Many food businesses go wrong at this stage as often staff are not aware of what illnesses they need to report. Or management doesn’t always know what action to take.

The norovirus outbreak at Heston Blumenthal’s Fat Duck restaurant is a prime example of how although the source of the norovirus was raw oysters, it is likely that more customers were infected due to infected staff members being at work.

To avoid putting your customers at risk, make sure you train your staff and managers in the type of illnesses that must be reported and what steps to take to protect your food.

3. What should you do when a staff member reports illness?

The good news is there are clear guidelines on what action to take.

Food handling staff must not work with food if they are suffering from diarrhoea and/or vomiting. They should stay at home or go home immediately. They must not return to work with food until they are clear of symptoms for at least 48 hours.

If staff are showing symptoms of coughs and colds and are unable to work without coughing or sneezing on open food, they should be assigned to other tasks away from open food.
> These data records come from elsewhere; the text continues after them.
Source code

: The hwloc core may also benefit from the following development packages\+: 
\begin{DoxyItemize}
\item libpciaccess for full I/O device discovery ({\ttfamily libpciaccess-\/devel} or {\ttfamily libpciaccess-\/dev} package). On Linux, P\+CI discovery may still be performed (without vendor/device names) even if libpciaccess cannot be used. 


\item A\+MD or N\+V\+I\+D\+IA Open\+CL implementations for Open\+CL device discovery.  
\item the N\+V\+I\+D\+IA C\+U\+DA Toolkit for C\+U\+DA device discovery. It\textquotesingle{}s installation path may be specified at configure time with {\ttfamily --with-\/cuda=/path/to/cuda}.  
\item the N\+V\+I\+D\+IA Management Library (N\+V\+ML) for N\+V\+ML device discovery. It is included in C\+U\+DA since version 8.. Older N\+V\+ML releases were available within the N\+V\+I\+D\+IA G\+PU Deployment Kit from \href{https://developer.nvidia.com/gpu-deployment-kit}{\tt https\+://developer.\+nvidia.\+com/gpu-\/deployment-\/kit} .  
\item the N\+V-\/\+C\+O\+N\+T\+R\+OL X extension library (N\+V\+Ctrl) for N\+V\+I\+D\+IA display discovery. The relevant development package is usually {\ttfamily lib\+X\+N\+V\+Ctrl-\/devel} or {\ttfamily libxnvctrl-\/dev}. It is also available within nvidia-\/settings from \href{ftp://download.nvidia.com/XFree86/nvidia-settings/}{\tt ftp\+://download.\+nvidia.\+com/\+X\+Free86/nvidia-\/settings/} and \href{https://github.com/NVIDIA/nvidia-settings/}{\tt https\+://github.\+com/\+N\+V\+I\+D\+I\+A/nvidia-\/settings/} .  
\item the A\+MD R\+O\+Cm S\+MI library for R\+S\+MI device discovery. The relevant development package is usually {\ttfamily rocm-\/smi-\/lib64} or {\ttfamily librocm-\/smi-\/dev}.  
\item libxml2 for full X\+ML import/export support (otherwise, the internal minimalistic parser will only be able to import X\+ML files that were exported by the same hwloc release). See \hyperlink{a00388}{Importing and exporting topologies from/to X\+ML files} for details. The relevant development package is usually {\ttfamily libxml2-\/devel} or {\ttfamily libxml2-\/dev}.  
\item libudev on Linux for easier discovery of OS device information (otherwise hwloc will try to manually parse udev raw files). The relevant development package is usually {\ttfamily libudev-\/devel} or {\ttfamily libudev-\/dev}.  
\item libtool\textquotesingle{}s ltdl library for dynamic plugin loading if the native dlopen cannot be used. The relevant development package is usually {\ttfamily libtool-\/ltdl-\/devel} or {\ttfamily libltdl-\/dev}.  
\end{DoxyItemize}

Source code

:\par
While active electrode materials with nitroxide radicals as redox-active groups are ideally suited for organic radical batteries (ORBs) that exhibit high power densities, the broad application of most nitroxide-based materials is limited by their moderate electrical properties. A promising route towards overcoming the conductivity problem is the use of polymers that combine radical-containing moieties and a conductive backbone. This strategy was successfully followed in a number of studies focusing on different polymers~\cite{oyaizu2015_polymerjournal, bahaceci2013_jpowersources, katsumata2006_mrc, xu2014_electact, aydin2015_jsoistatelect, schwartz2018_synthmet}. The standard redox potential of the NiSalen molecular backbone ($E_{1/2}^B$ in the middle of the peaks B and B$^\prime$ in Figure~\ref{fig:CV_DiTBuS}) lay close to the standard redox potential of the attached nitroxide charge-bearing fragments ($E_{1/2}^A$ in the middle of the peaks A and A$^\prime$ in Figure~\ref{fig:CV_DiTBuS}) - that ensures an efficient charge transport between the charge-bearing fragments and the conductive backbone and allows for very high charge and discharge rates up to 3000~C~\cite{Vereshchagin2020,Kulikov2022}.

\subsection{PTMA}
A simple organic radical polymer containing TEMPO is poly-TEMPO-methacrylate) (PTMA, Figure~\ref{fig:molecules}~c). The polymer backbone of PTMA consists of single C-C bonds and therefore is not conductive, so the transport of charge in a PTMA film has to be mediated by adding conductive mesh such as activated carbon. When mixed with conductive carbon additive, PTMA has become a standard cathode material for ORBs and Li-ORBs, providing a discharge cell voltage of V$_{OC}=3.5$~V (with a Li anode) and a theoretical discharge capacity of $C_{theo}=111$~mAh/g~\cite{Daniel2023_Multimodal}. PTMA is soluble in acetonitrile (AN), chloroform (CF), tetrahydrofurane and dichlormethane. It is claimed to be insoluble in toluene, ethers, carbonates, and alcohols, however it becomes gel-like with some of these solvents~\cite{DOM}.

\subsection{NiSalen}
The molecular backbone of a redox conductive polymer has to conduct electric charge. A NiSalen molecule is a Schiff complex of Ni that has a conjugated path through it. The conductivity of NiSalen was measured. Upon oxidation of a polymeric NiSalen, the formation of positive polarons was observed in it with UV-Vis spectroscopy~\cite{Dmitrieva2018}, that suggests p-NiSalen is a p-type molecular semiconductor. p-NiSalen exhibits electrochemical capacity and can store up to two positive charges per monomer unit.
The manager/ supervisor should make this determination.

If a food handler has infected skin (i.e. a septic cut or boil), these may be infected with a bacteria such as Staphylococcus aureus. If the infected area of skin can be completely covered with a brightly coloured, waterproof dressing, it will usually be ok for the person to carry on working. Again, the manager/ supervisor will need to make this determination.

Action plan:

  • Train your staff on reporting illness and what symptoms to report
  • Train your managers on what action to take when a staff member reports illness
  • Implement a record keeping system for managing food handler sickness including when a food handler can return to work with food.
  • If food safety gets compromised as a result of an infected food handler, take action to remove the unsafe food from sale/use.